Perhaps the most challenging aspect of the model is relating groundwater recharge, rainfall, and vegetation cover; that is, determining the relationship between P _i and R _i and establishing how it depends on vegetation cover. Figure A2 shows the flowpath of a raindrop through the catchment. The details of the relationships that partition rain into the different processes depicted are based on common-sense consideration outlined in Anderies (2005).

Figure A2.

The paths precipitation takes as it makes its way through the catchment. Evapotranspiration (ET) is the sum of evaporation (E) and transpiration (T).

Feedback Management

The objective of the feedback management model component is to build in a simple response to rising water tables in the form of cessation of clearing, active revegetation, and groundwater pumping. A management strategy can consist of any combination of these three options. We assume that feedback management is tied to the depth of the water table in the lower catchment. To implement such a strategy, we have to model vegetation dynamics. This model must incorporate the effects of active revegetation efforts and of soil salinization and water-logging on regeneration. The simplest way to accomplish this is to assume the following:

$$ {dx_{1} \over dt} = r_{x_1} (T_{t_1})x_{1} (1 - x_{1}) + (RV_{1} (D_{2}) - CL_{1} (D_{2}) - M_{1})x_{1} $$

(7)

$$ {dx_{2} \over dt} = r_{x_2} (T_{t_2})x_{2} (1 - x_{2}) + (RV_{2} (D_{2}) - CL_{2} (D_{2}) - M_{2})x_{2} $$

(8)

where x _i is the biomass of native vegetation (nongrass) in the i ^th region rescaled to the carrying capacity of region i; \( r_{x_i} \) is the intrinsic regeneration rate of vegetation; and RV ₁ , CL ₁ , and M ₁ are revegetation, clearing, and natural mortality rates, respectively. Note that the intrinsic rate of regeneration depends on the transpirative capacity, \( T_{t_i} \), in each region.

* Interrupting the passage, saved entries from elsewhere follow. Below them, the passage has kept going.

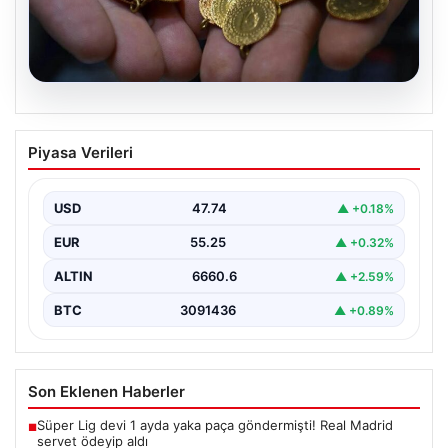
06.08.2026
Altın fiyatları canlı 14 Nisan 2026: Altın
Piyasa Verileri
fiyatları ne kadar oldu? Gram, çeyrek,
yarım ve cumhuriyet altını alış satış
fiyatları
USD
47.74
▲ +0.18%
EUR
55.25
▲ +0.32%
ALTIN
6660.6
▲ +2.59%
BTC
3091436
▲ +0.89%
Son Eklenen Haberler
Süper Lig devi 1 ayda yaka paça göndermişti! Real Madrid
■
servet ödeyip aldı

Feedback management enters the model through the dependence of the revegetation and clearing rates on D ₂ . If feedback management is in place, as D ₂ decreases, clearing stops and revegetation begins. Feedback pumping in each region is modeled in a similar fashion; as D ₂ declines, pumping increases. In all three cases, a sigmoidal function showing a threshold near D ^* ₂ (chosen by the feedback manager) is used. The choice of this critical depth near which feedback responses occur has a major influence on the ability of the system to avoid salinization and water-logging in the lower catchment.

At equilibrium with no clearing, \( r_{x_i} \rightarrow r^{\max}_{x_i} \) and \( x_{i} \rightarrow 1 - M \ {\rm subscript}/r^{\max}_{x_i} \). Because \( {x_i} \) has been rescaled to carrying capacity (in arbitrary units of biomass and unit area), they can be interpreted as the percentage of total area under native vegetation. Note that revegetation efforts increase biomass directly (that is, they produce immediate returns through the \( RV_{i} (D_{2})x_{i} \) term), but these efforts also increase future natural regenerative capacity (\( r_{x_1} (T_{t1})x_{1} (1 - x_{1}) \) term).